Friday January 23rd ~ Kruger National Park (part 3)
Besides all of the big and small mammals, Kruger is full of creepy crawlies. Thankfully I did not come across any of the lethal snakes, but others did see both a Puff Adder and a Black Mamba. And no, I am not referring to Kobe Bryant for you Laker fans. Both of those snakes are classified as highly venomous!
What we saw was considerably more tame.
Things that creep and crawl:
The golden silk orb-weavers (genus Nephila) are also known as banana spiders.
“Nephila spiders are the oldest surviving genus of spiders, with a fossilized specimen known from 165 million years ago.” ~ Wikipedia
The Golden Orb refers to the color of the web, not the color of the spider. The body is 1.5 inches but the legs extend several inches. I held my hand up, fingers spread and the spider looked to be larger. It is poisonous, but not lethal.
What a variety of feathers! We did see several birds of prey, including hawks, owls, eagles and vultures. But the smaller birds were the most colorful.

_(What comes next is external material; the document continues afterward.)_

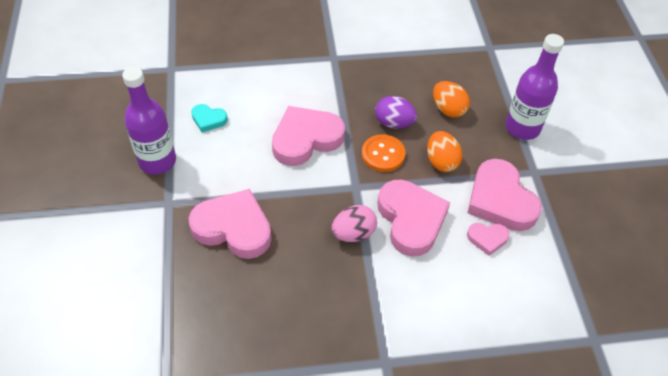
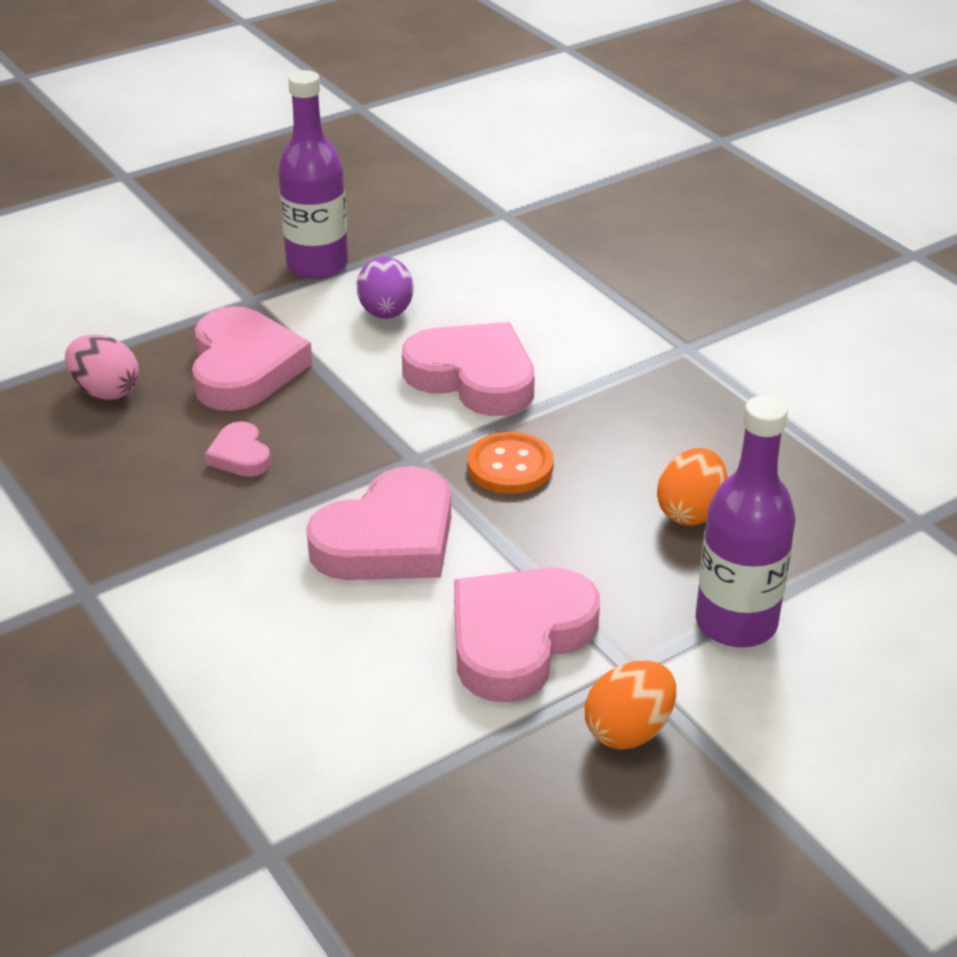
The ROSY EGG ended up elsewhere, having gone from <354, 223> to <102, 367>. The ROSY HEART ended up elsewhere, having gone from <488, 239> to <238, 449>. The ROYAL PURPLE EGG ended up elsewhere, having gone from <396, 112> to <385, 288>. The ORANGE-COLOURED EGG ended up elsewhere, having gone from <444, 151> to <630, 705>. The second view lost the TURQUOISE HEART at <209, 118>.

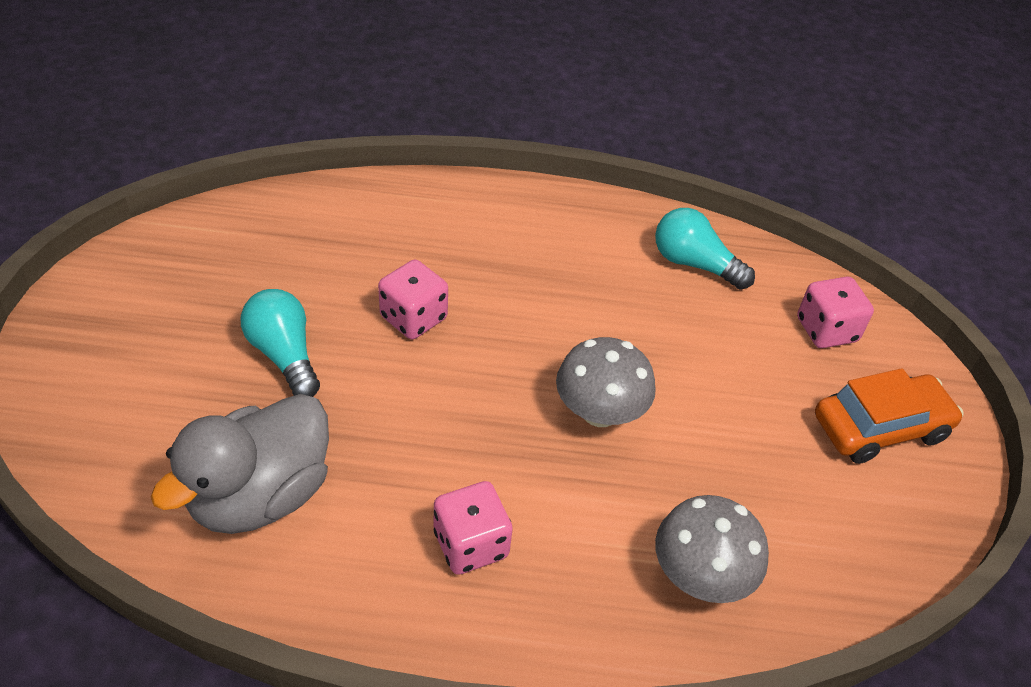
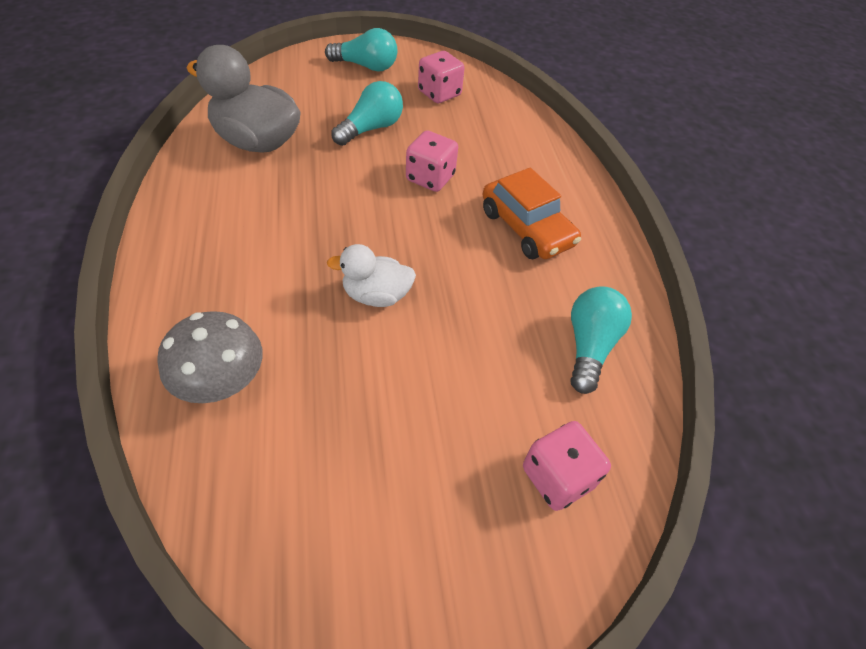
The second view gained the TURQUOISE LIGHT BULB at <361, 50>. Where the GRAY FUNGUS stood at <606, 382>, the WHITE TOY DUCK came to stand at <371, 275>. The ROSY GAME DIE ended up elsewhere, having gone from <473, 528> to <441, 77>. The ORANGE-COLOURED AUTOMOBILE ended up elsewhere, having gone from <889, 416> to <532, 213>.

Two other birds that I was pleased to see were the African Fish Eagle and the Southern Ground Hornbill. Sorry, but our pictures of these two were quite blurry.
Sunset was just as I had envisioned for an African setting.
Our evening game run continued until 8:00. When it got dark, the driver handed out a very bright spot light to one of the members in our group. As luck would have it, Mario is a zookeeper and was brilliant at spotting the reflection when the light hit the animals eyes. Even when they shined the light right on the animal, I often could not see it.
And there you have it, our 14.5 hours spent in Kruger National Park. Definitely a high point for our trip.
Gratitude Moment: Today I am grateful for the wonderful pictures that Tim has been able to capture with his Nikon camera and long lens. As much as I love my pocket-size Sony RX100 camera for daytime “normal” photography, it pales in comparison for shooting animals at a distance.